Il réfléchit un moment.
— Tu vois, reprit-il, sans le savoir, elle aussi travaillait pour notre cause.
CHAPITRE IV
Le bal venait à peine de commencer, lorsque Michel et Tania pénétrèrent dans le vestibule de dalles noires et de glaces brillantes. Des laquais aux livrées bleues et aux perruques poudrées bordaient l’escalier de marbre qui conduisait aux appartements. Au sommet de l’escalier, quelques jeunes femmes, lourdement parées, se pressaient devant un miroir de Venise. Rien qu’à les voir, rien qu’à les entendre, Tania devina que la fête était réussie. Il y avait bien deux semaines qu’elle se préparait à l’événement. Dans son esprit, « le bal d’octobre » des Jeltoff devait marquer l’entrée du ménage Danoff dans la haute société moscovite et la consécration officielle de Tania en tant que femme du monde. En vérité, Jeltoff n’était qu’un fabricant, un parvenu, mais ses usines de filature et tissage étaient parmi les plus importantes de Russie, et, par une sorte d’exception merveilleuse, l’aristocratie et le gros commerce de Moscou acceptaient de se rencontrer dans ses salons. Lorsque Michel avait annoncé à Tania que Jeltoff, avec qui il était en relation d’affaires, les priait tous deux d’assister à sa réception, elle avait éprouvé un sentiment de fierté, mêlé d’angoisse sourde. À présent encore, tandis qu’elle gravissait l’escalier solennel des Jeltoff, elle ne pouvait se départir d’une dernière appréhension. « Pourvu que je sois vraiment belle et suffisamment distinguée ! Pourvu que tout le monde m’admire et m’envie ! » Un coup d’œil à la glace murale qui décorait le palier la renseigna aussitôt. Incontestablement, elle était jolie, rayonnante et coiffée avec art. Elle portait, avec une aisance royale, une longue robe bleu pastel, au corsage échancré et bordé de guirlandes de roses. Sa jupe de mousseline de soie était ornée de volants brodés et de valenciennes. Et, de ses cheveux blonds, jaillissait un piquet de plumes. Une fraîcheur agréable enveloppait les bras et les épaules nues de Tania. Sa poitrine respirait doucement. Elle se tourna vers Michel et le trouva surprenant d’élégance, dans son habit noir au gilet bien ouvert et à la cravate de neige. Satisfaite, elle lui fit un petit signe de la tête et le rejoignit au seuil du premier salon.

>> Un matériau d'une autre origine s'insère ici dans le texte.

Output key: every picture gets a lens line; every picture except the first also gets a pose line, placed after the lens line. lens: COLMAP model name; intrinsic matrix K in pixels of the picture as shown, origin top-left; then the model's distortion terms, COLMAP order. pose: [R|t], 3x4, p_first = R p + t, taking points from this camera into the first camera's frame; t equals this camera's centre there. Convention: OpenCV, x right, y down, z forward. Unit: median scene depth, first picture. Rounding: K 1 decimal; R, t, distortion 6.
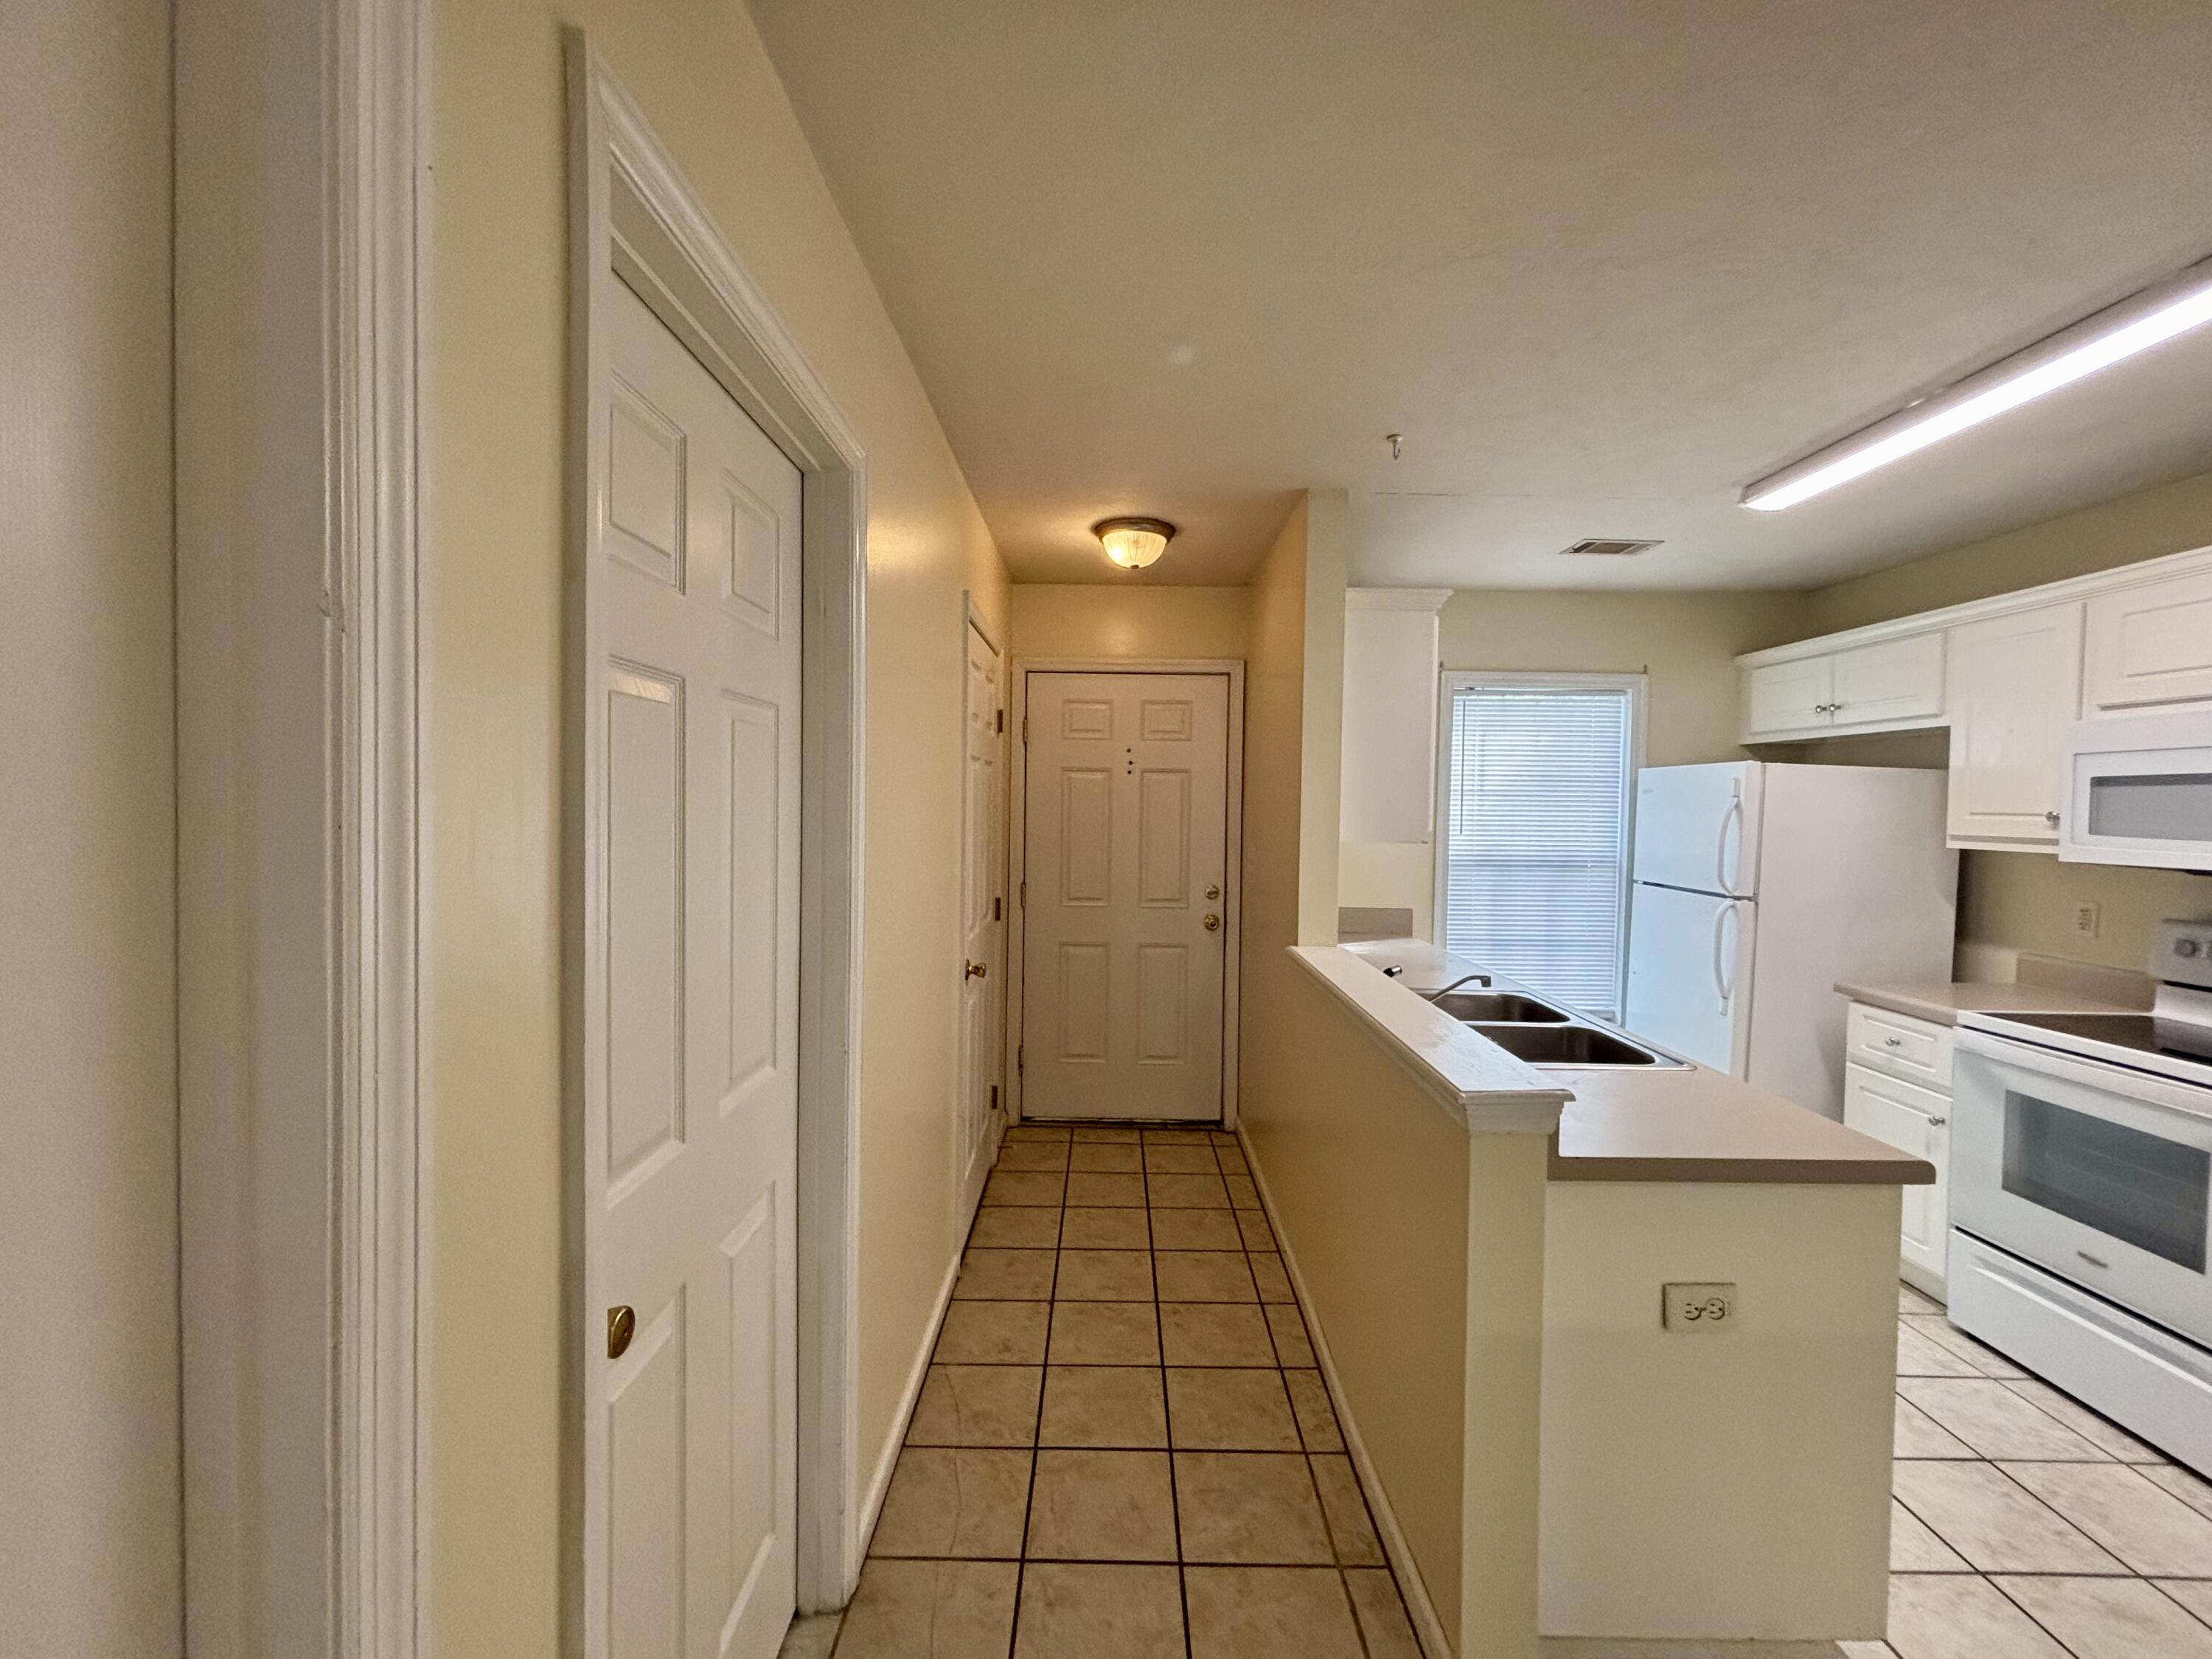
lens RADIAL K [[895.3, 0, 1101.0], [0, 895.3, 826.9], [0, 0, 1]] dist [-0.000456, 0.000278]
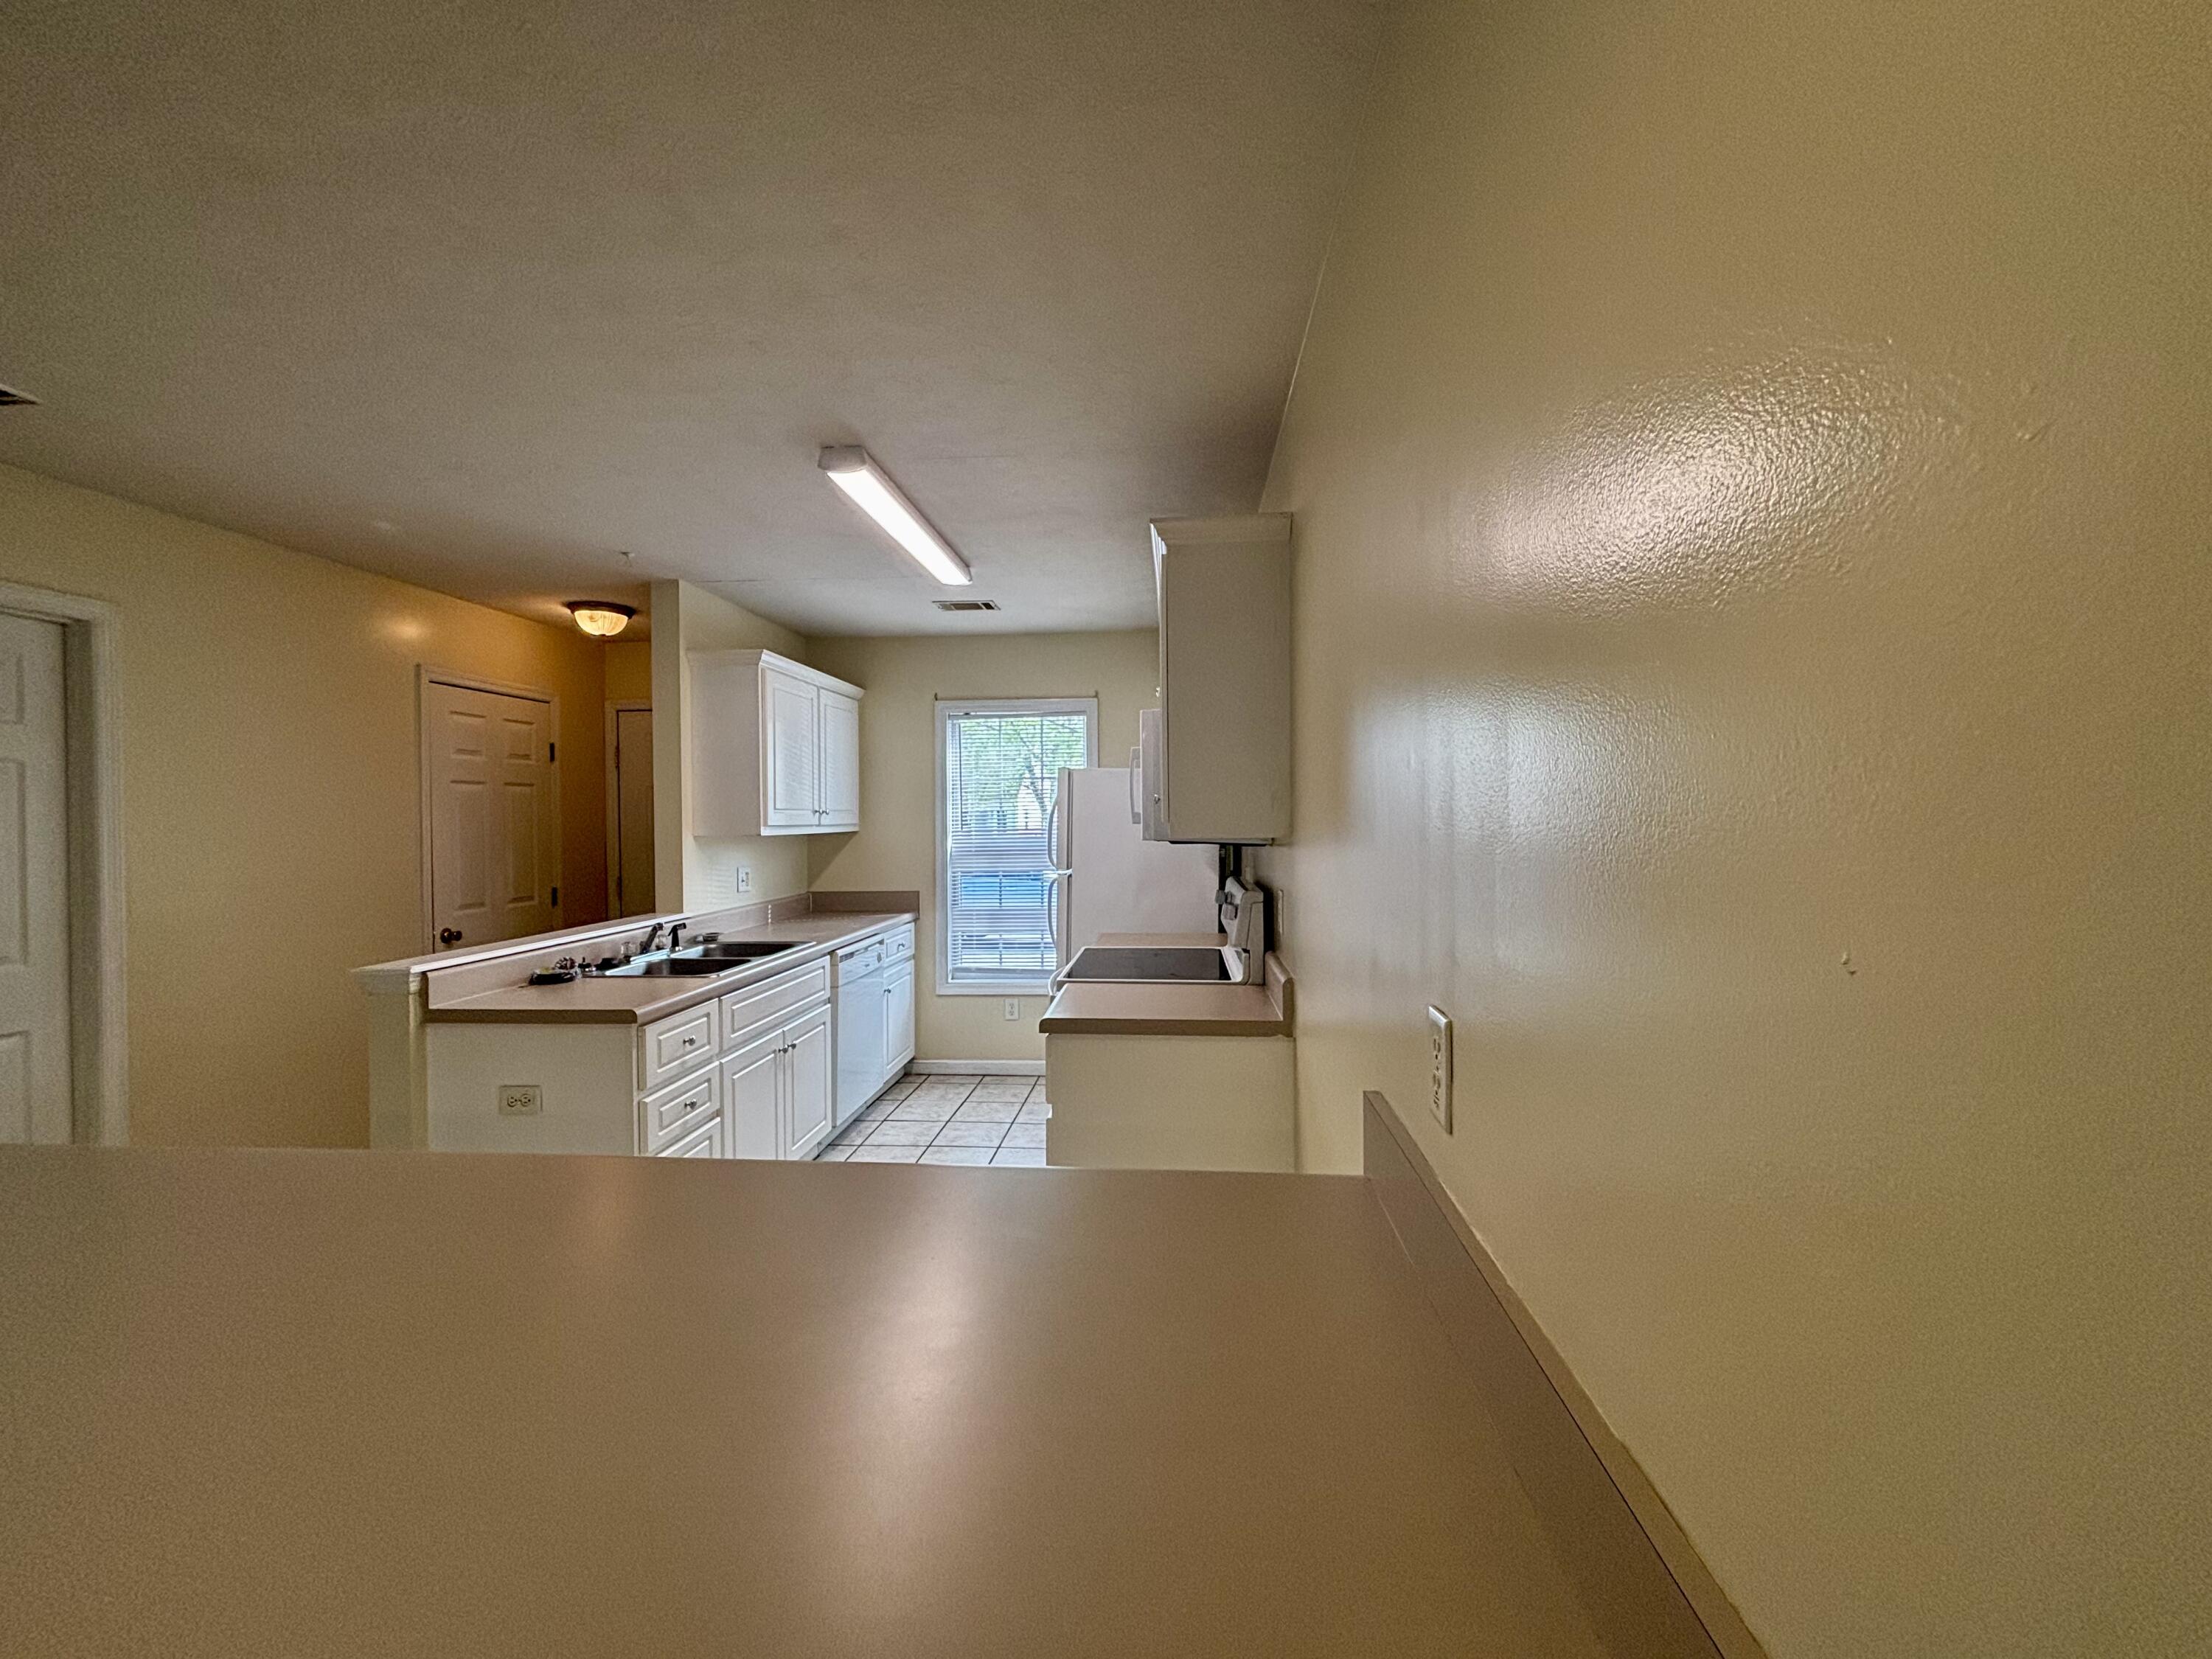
lens RADIAL K [[895.3, 0, 1113.8], [0, 895.3, 818.0], [0, 0, 1]] dist [-0.000456, 0.000278]
pose [[0.996854, -0.027807, -0.074218, 0.947899], [0.025583, 0.999200, -0.030746, 0.044512], [0.075013, 0.028751, 0.996768, -0.295111]]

Ce premier salon était le refuge des personnages influents, âgés et moroses, qui discutaient politique et fumaient des cigares en attendant l’heure du souper. Jeltoff et sa femme occupaient le centre du groupe. Jeltoff, gonflé et rose comme un porcelet, fondit de toute sa masse sur les nouveaux venus. Il baisa la main de Tania et lui fit compliment sur sa toilette. Sa femme, grande, jaune et osseuse, harnachée d’aigrettes, de choux et de coquilles de rubans, guida les jeunes gens dans la salle réservée aux danses. À l’entrée, un petit vieux, menu et parfumé, s’effaça devant Tania et lui décocha un regard d’extase. Un officier, aux moustaches luisantes et noires comme des sangsues, redressa la taille à son passage. Des femmes se détournèrent en chuchotant. Quelqu’un murmura :
— Qui est-ce ?
Une voix d’homme répondit :
— Elle est ravissante !
Tania se sentait à la fois très nerveuse et très sûre de sa beauté. La tête légèrement penchée, le regard voilé, la lèvre souriante, elle écoutait les noms célèbres que la vieille Jeltoff égrenait à ses oreilles. Des étrangers lui baisaient la main. Les uns étaient vêtus de fracs et d’autres portaient des uniformes de parade constellés de décorations. Il y avait là un ambassadeur, très gros, qui suait du nez, un lieutenant-colonel, mince, sec, à l’œil vitreux, un journaliste tout petit et bossu qui riait sans cesse, et quelques jeunes gens très sympathiques qui arboraient des orchidées à leur boutonnière.